The Toronto Star today published short pieces written by four of the national leaders: Stephen Harper, Stephane Dion, Jack Layton, and Elizabeth May. There essays included specific proposals, broadsides against other leaders, and some evocative language.
Both Harper and Dion used the word “strong” in one form or another, and often. Harper used it three times, saying “Canada now has the strongest economy in the G7”; insisting on your vote because of his “strong support for families”; and concluding that he will ensure Canada remains “strong, united, independent and free.” In his first sentence, Dion asks if Canada has “grown stronger under the Harper Conservatives?”. He also litters one sentence with the word, saying: “Only the Liberal Party offers the combination of a strong record as economic managers, a strong team of experienced men and women ready to take action on Day 1, and a strong plan for Canada’s future.”
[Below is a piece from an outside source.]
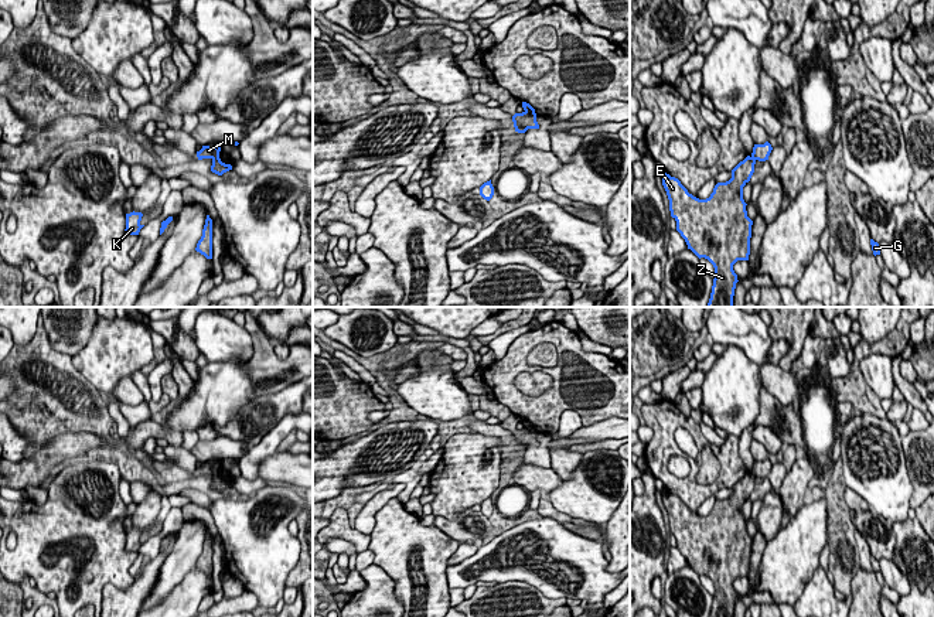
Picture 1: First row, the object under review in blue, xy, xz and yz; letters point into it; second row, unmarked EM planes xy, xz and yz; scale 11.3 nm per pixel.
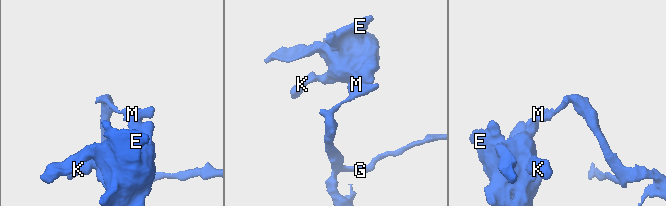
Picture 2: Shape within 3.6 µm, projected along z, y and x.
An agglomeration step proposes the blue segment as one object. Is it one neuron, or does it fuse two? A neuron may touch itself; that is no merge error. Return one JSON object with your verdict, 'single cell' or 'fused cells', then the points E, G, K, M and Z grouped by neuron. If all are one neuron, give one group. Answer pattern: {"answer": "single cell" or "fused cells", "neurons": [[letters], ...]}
{"answer": "fused cells", "neurons": [["E", "K", "Z"], ["G", "M"]]}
Layton surprised me when he used the word not once. But he did use another one of his catch-phrases: evoking the mythical “kitchen-table” and asserting that Harper does not care about the concerns of people who make their decisions there.
May was increadibly vague and lofty in her essay. She wrote of representative democracy’s history in North America and the moral obligation to political engagement, only mentioning her actual proposals in the penultimate paragraph. She doesn’t exactly have Barack Obama’s gift for expression, so I suggest she sticks to more concrete discussions in the future.
Harper wrote of his party’s economic prudence. He wants to convince us he can do a good job of handling the current economic situation. For that end, he criticized Dion’s carbon tax for being expensive and, therefore, very untimely. Dion, in turn, did not forget to include Harper’s comment that the economic downdraft was the right time to buy stocks, effectively painting Harper as insensitive and unprepared to handle the problem. Naturally, Layton criticized Harper, but he also had some words for Dion. He called the carbon tax unfair and pointed out the fact that Dion voted along with the Conservatives 43 times as Opposition leader. Layton wants us to believe that he, unlike Dion, can truly fulfill the obligations of the official Opposition party’s leader. If not the government’s leader.
And that’s what we all want to know. Who will best fulfill the role of Prime Minister today? We will not have a conclusive answer to that question anytime soon, but we will know who the nation elected to be Prime Minister by the end of this evening.